Power outages will cease to be much of an issue for businesses.
By using this innovative waste heat system, organisations can access one of the best energy conservation technologies available. Furthermore, adopters gain access to a number of other benefits.
Combined heat and power
A modern cogeneration system is really quite simple. Essentially, it’s a unit that captures waste heat from an energy generation system and, instead of simply dispersing it, uses the heat for any number of applications. For example, this heat could be used for process heating, water heating or even simply warming the interior of a particular building.
But where does this system actually get the waste heat in the first place? This is where the ‘co’ in cogeneration comes into effect.
Organisations first move energy generation on site, ideally using a capable microturbine system. This power generation system creates steam (waste heat) which can then be captured. As organisations are now using the waste heat, they can see reduced energy bills and significant carbon emission reductions.
Together, this is known as a combined heat and power (CHP) system.
So, aside from environmental advantages and reduced energy bills, what are some of the benefits? There’s one that’s sure to prove a boon for every organisation – power security.
Once energy generation has been relocated to an on-site location, power outages will cease to be much of an issue for businesses.
A range of solutions
Optimal Group offers a number of microturbine systems that can prove a boon for cogeneration. Below are several of the key Capstone products suitable when focusing on power security.

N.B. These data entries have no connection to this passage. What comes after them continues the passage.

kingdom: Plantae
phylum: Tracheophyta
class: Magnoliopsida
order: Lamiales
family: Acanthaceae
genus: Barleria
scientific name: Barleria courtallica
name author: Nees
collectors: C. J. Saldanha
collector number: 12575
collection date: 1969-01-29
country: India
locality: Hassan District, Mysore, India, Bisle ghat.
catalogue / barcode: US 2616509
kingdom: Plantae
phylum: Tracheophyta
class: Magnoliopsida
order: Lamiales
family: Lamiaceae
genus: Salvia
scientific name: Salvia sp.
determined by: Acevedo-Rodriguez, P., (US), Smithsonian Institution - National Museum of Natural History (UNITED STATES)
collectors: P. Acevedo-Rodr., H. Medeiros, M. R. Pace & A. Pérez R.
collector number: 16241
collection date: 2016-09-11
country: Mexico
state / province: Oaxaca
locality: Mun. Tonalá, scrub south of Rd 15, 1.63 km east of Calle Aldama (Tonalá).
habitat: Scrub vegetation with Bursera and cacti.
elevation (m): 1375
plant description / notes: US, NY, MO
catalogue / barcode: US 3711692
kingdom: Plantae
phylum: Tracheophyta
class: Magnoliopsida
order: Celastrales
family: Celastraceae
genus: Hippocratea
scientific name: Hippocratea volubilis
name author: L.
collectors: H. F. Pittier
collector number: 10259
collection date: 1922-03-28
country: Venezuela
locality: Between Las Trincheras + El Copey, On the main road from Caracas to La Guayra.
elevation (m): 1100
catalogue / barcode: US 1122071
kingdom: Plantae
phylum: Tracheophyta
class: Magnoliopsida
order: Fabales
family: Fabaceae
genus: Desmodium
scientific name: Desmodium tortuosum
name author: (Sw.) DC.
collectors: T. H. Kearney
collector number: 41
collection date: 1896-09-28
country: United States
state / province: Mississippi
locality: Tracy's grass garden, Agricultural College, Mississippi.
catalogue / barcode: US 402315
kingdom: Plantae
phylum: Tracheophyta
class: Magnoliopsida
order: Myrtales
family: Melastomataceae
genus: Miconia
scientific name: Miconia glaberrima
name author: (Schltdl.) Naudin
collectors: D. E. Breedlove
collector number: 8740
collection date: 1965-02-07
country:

Capstone C65 & C65 ICHP MicroTurbine:
This is a natural gas system that’s designed to achieve ultra-low emissions as well as reliable energy generation by using natural gas. From the ground up, it’s also a unit designed with reliability in mind. There is only one moving part within the turbine, along with patented air bearing technology, which negates the need for lubricating oils or coolants. The small and modular design also makes it suitable for organisations with tight size requirements.
C200 HP MicroTurbine:
Another natural gas turbine, this system is capable of producing a significant 200 kilowatts of clean, green power. What’s more, the significant generation capacity ensures it’s a suitable option for a number of organisations. As with the C65 units noted above, this system also features just one moving component and patented air bearing. The result? Little need for expensive maintenance or ongoing repairs.
Remote monitoring capabilities are another useful technology here, allowing staff to assess the current state of the turbine with ease.
Lastly, there’s the C1000 unit, capable of a flexible range of power from 20 kW to 1 Megawatts from five independent 200 kW modules, a complete power solution with all on-board controls and switchgear.